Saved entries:
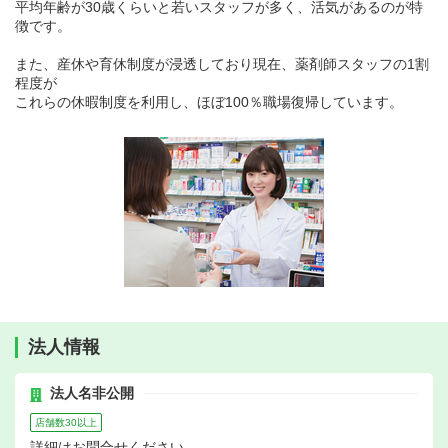
平均年齢が30歳くらいと若いスタッフが多く、活気があるのが特
徴です。
また、産休や育休制度が浸透しており現在、薬剤師スタッフの1割
程度が
これらの休暇制度を利用し、ほぼ100％職場復帰しています。
法人情報
法人名非公開
店舗数30以上
詳細はお問合せください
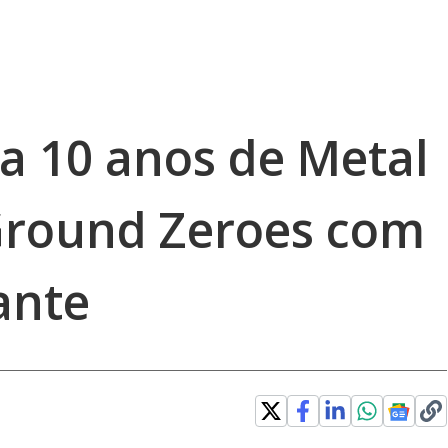
a 10 anos de Metal
 Ground Zeroes com
ante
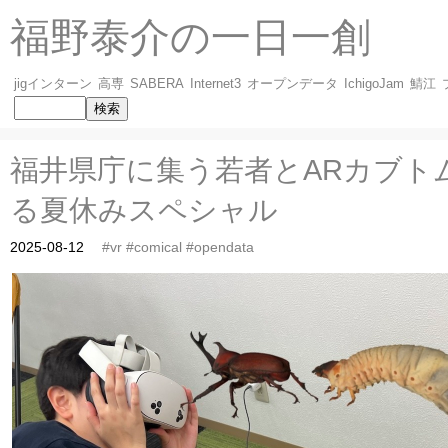
福野泰介の一日一創
jigインターン
高専
SABERA
Internet3
オープンデータ
IchigoJam
鯖江
福井県庁に集う若者とARカブト
る夏休みスペシャル
2025-08-12
#vr
#comical
#opendata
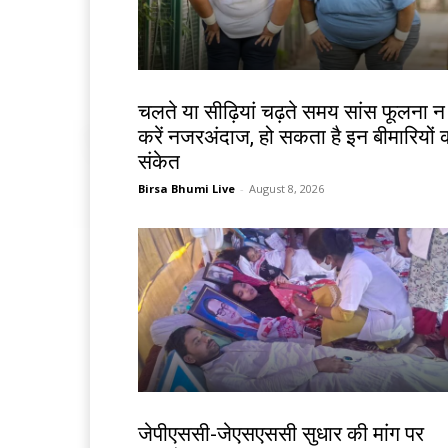
हेल्थ
चलते या सीढ़ियां चढ़ते समय सांस फूलना न
करें नजरअंदाज, हो सकता है इन बीमारियों 
संकेत
Birsa Bhumi Live
-
August 8, 2026
झारखंड न्यूज़
जेपीएससी-जेएसएससी सुधार की मांग पर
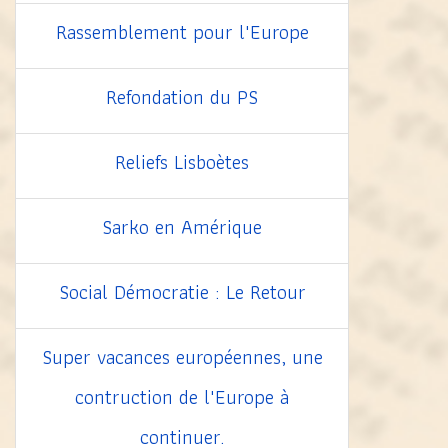
Rassemblement pour l'Europe
Refondation du PS
Reliefs Lisboètes
Sarko en Amérique
Social Démocratie : Le Retour
Super vacances européennes, une
contruction de l'Europe à
continuer.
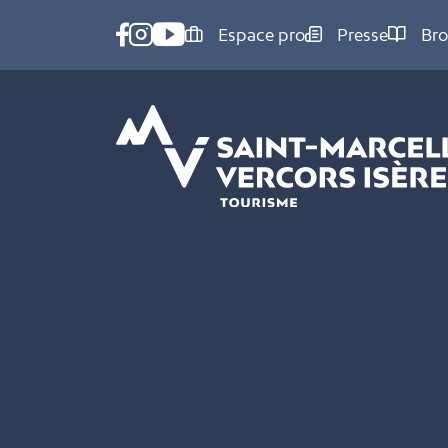
Panneau de gestion des cookies
Espace pro
Presse
Bro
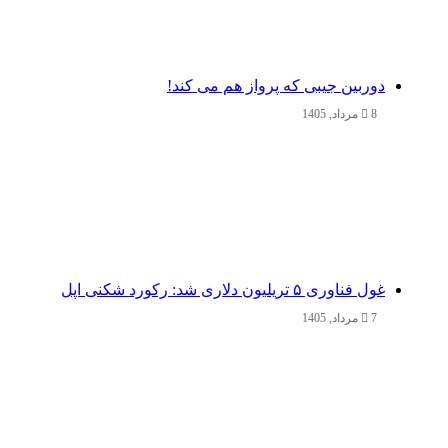
دوربین جیبی که پرواز هم می‌ کند!
8 مرداد, 1405
غول فناوری ۵ تریلیون دلاری شد: رکورد شکنی اپل
7 مرداد, 1405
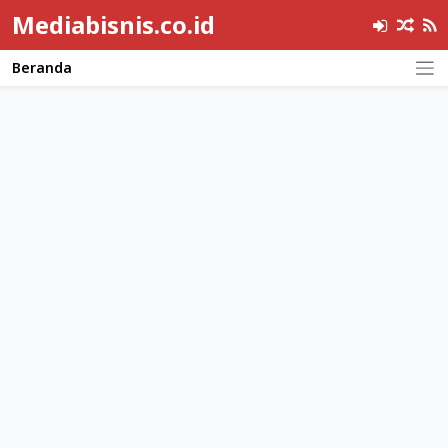
Mediabisnis.co.id
Beranda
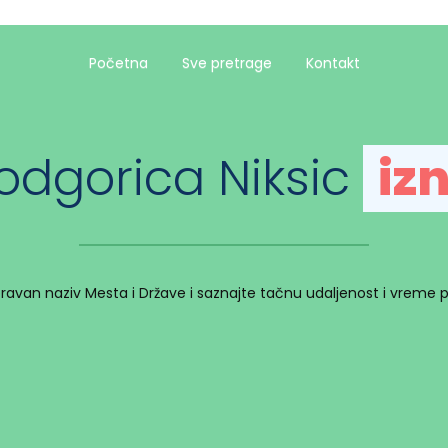
Početna
Sve pretrage
Kontakt
odgorica Niksic
iz
spravan naziv Mesta i Države i saznajte tačnu udaljenost i vreme 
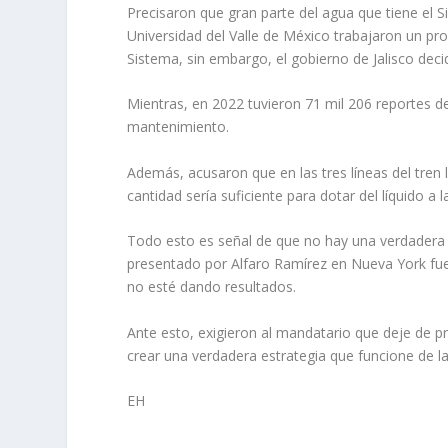
Precisaron que gran parte del agua que tiene el S
Universidad del Valle de México trabajaron un pro
Sistema, sin embargo, el gobierno de Jalisco deci
Mientras, en 2022 tuvieron 71 mil 206 reportes de
mantenimiento.
Además, acusaron que en las tres líneas del tren l
cantidad sería suficiente para dotar del líquido a
Todo esto es señal de que no hay una verdadera 
presentado por Alfaro Ramírez en Nueva York fue c
no esté dando resultados.
Ante esto, exigieron al mandatario que deje de p
crear una verdadera estrategia que funcione de l
EH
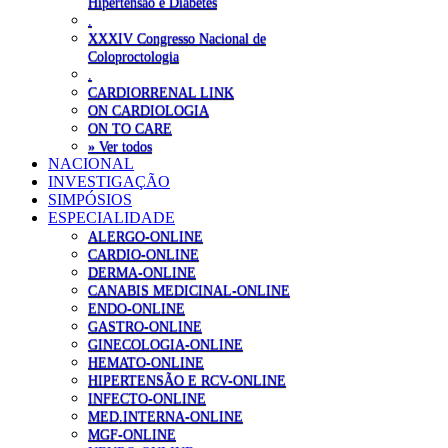
Hipertensão e Diabetes
.
XXXIV Congresso Nacional de
Coloproctologia
.
CARDIORRENAL LINK
ON CARDIOLOGIA
ON TO CARE
» Ver todos
NACIONAL
INVESTIGAÇÃO
SIMPÓSIOS
ESPECIALIDADE
ALERGO-ONLINE
CARDIO-ONLINE
DERMA-ONLINE
CANABIS MEDICINAL-ONLINE
ENDO-ONLINE
GASTRO-ONLINE
GINECOLOGIA-ONLINE
HEMATO-ONLINE
HIPERTENSÃO E RCV-ONLINE
INFECTO-ONLINE
MED.INTERNA-ONLINE
MGF-ONLINE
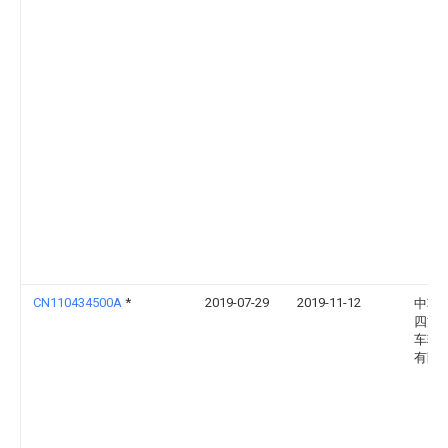
CN110434500A
*
2019-07-29
2019-11-12
中车
四方
车辆
有限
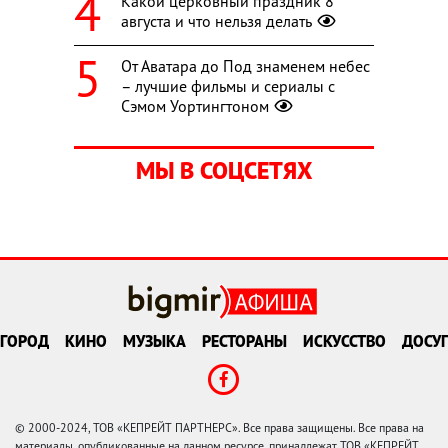
Какой церковный праздник 8
августа и что нельзя делать
От Аватара до Под знаменем небес
– лучшие фильмы и сериалы с
Сэмом Уортингтоном
МЫ В СОЦСЕТЯХ
ГОРОД
КИНО
МУЗЫКА
РЕСТОРАНЫ
ИСКУССТВО
ДОСУГ
© 2000-2024, ТОВ «КЕПРЕЙТ ПАРТНЕРС». Все права защищены. Все права на
материалы, опубликованные на данном ресурсе, принадлежат ТОВ «КЕПРЕЙТ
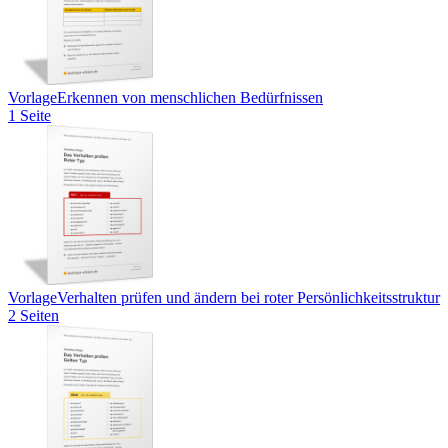
Vorlage
Erkennen von menschlichen Bedürfnissen
1 Seite
Vorlage
Verhalten prüfen und ändern bei roter Persönlichkeitsstruktur
2 Seiten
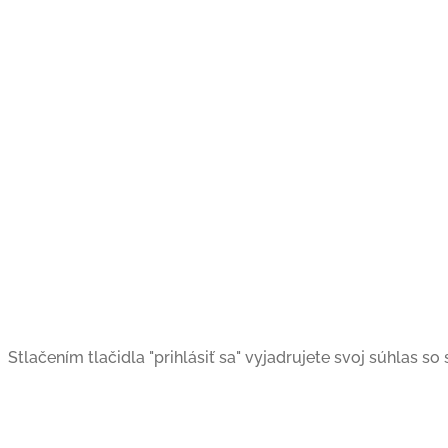
Stlačením tlačidla "prihlásiť sa" vyjadrujete svoj súhlas s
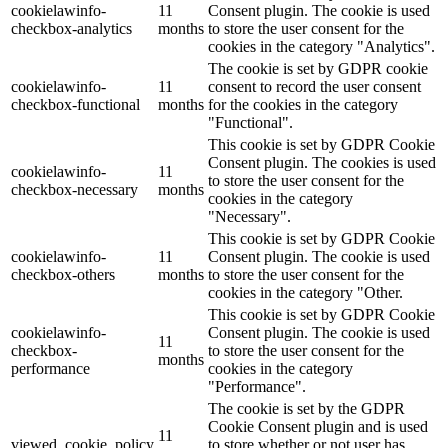
cookielawinfo-
11
Consent plugin. The cookie is used
checkbox-analytics
months
to store the user consent for the
cookies in the category "Analytics".
The cookie is set by GDPR cookie
cookielawinfo-
11
consent to record the user consent
checkbox-functional
months
for the cookies in the category
"Functional".
This cookie is set by GDPR Cookie
Consent plugin. The cookies is used
cookielawinfo-
11
to store the user consent for the
checkbox-necessary
months
cookies in the category
"Necessary".
This cookie is set by GDPR Cookie
cookielawinfo-
11
Consent plugin. The cookie is used
checkbox-others
months
to store the user consent for the
cookies in the category "Other.
This cookie is set by GDPR Cookie
cookielawinfo-
Consent plugin. The cookie is used
11
checkbox-
to store the user consent for the
months
performance
cookies in the category
"Performance".
The cookie is set by the GDPR
Cookie Consent plugin and is used
11
viewed_cookie_policy
to store whether or not user has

— Exercise description —
Could you give these lines again with "Espace pro" replaced by "Espace professionnel" and everything else unchanged, omitting the pictures?

— Reply to the task —
平均年齢が30歳くらいと若いスタッフが多く、活気があるのが特
徴です。
また、産休や育休制度が浸透しており現在、薬剤師スタッフの1割
程度が
これらの休暇制度を利用し、ほぼ100％職場復帰しています。
法人情報
法人名非公開
店舗数30以上
詳細はお問合せください
a 10 anos de Metal
 Ground Zeroes com
ante
福野泰介の一日一創
jigインターン
高専
SABERA
Internet3
オープンデータ
IchigoJam
鯖江
福井県庁に集う若者とARカブト
る夏休みスペシャル
2025-08-12
#vr
#comical
#opendata
हेल्थ
चलते या सीढ़ियां चढ़ते समय सांस फूलना न
करें नजरअंदाज, हो सकता है इन बीमारियों 
संकेत
Birsa Bhumi Live
-
August 8, 2026
झारखंड न्यूज़
जेपीएससी-जेएसएससी सुधार की मांग पर
Rassemblement pour l'Europe
Refondation du PS
Reliefs Lisboètes
Sarko en Amérique
Social Démocratie : Le Retour
Super vacances européennes, une
contruction de l'Europe à
continuer.
Panneau de gestion des cookies
Espace professionnel
Presse
Bro
دوربین جیبی که پرواز هم می‌ کند!
8 مرداد, 1405
غول فناوری ۵ تریلیون دلاری شد: رکورد شکنی اپل
7 مرداد, 1405
Mediabisnis.co.id
Beranda
Početna
Sve pretrage
Kontakt
odgorica Niksic
iz
spravan naziv Mesta i Države i saznajte tačnu udaljenost i vreme 
Precisaron que gran parte del agua que tiene el S
Universidad del Valle de México trabajaron un pro
Sistema, sin embargo, el gobierno de Jalisco deci
Mientras, en 2022 tuvieron 71 mil 206 reportes de
mantenimiento.
Además, acusaron que en las tres líneas del tren l
cantidad sería suficiente para dotar del líquido a
Todo esto es señal de que no hay una verdadera 
presentado por Alfaro Ramírez en Nueva York fue c
no esté dando resultados.
Ante esto, exigieron al mandatario que deje de p
crear una verdadera estrategia que funcione de l
EH
Hipertensão e Diabetes
.
XXXIV Congresso Nacional de
Coloproctologia
.
CARDIORRENAL LINK
ON CARDIOLOGIA
ON TO CARE
» Ver todos
NACIONAL
INVESTIGAÇÃO
SIMPÓSIOS
ESPECIALIDADE
ALERGO-ONLINE
CARDIO-ONLINE
DERMA-ONLINE
CANABIS MEDICINAL-ONLINE
ENDO-ONLINE
GASTRO-ONLINE
GINECOLOGIA-ONLINE
HEMATO-ONLINE
HIPERTENSÃO E RCV-ONLINE
INFECTO-ONLINE
MED.INTERNA-ONLINE
MGF-ONLINE
CN110434500A
*
2019-07-29
2019-11-12
中车
四方
车辆
有限
Какой церковный праздник 8
августа и что нельзя делать
От Аватара до Под знаменем небес
– лучшие фильмы и сериалы с
Сэмом Уортингтоном
МЫ В СОЦСЕТЯХ
ГОРОД
КИНО
МУЗЫКА
РЕСТОРАНЫ
ИСКУССТВО
ДОСУГ
© 2000-2024, ТОВ «КЕПРЕЙТ ПАРТНЕРС». Все права защищены. Все права на
материалы, опубликованные на данном ресурсе, принадлежат ТОВ «КЕПРЕЙТ
Vorlage
Erkennen von menschlichen Bedürfnissen
1 Seite
Vorlage
Verhalten prüfen und ändern bei roter Persönlichkeitsstruktur
2 Seiten
Stlačením tlačidla "prihlásiť sa" vyjadrujete svoj súhlas s
cookielawinfo-
11
Consent plugin. The cookie is used
checkbox-analytics
months
to store the user consent for the
cookies in the category "Analytics".
The cookie is set by GDPR cookie
cookielawinfo-
11
consent to record the user consent
checkbox-functional
months
for the cookies in the category
"Functional".
This cookie is set by GDPR Cookie
Consent plugin. The cookies is used
cookielawinfo-
11
to store the user consent for the
checkbox-necessary
months
cookies in the category
"Necessary".
This cookie is set by GDPR Cookie
cookielawinfo-
11
Consent plugin. The cookie is used
checkbox-others
months
to store the user consent for the
cookies in the category "Other.
This cookie is set by GDPR Cookie
cookielawinfo-
Consent plugin. The cookie is used
11
checkbox-
to store the user consent for the
months
performance
cookies in the category
"Performance".
The cookie is set by the GDPR
Cookie Consent plugin and is used
11
viewed_cookie_policy
to store whether or not user has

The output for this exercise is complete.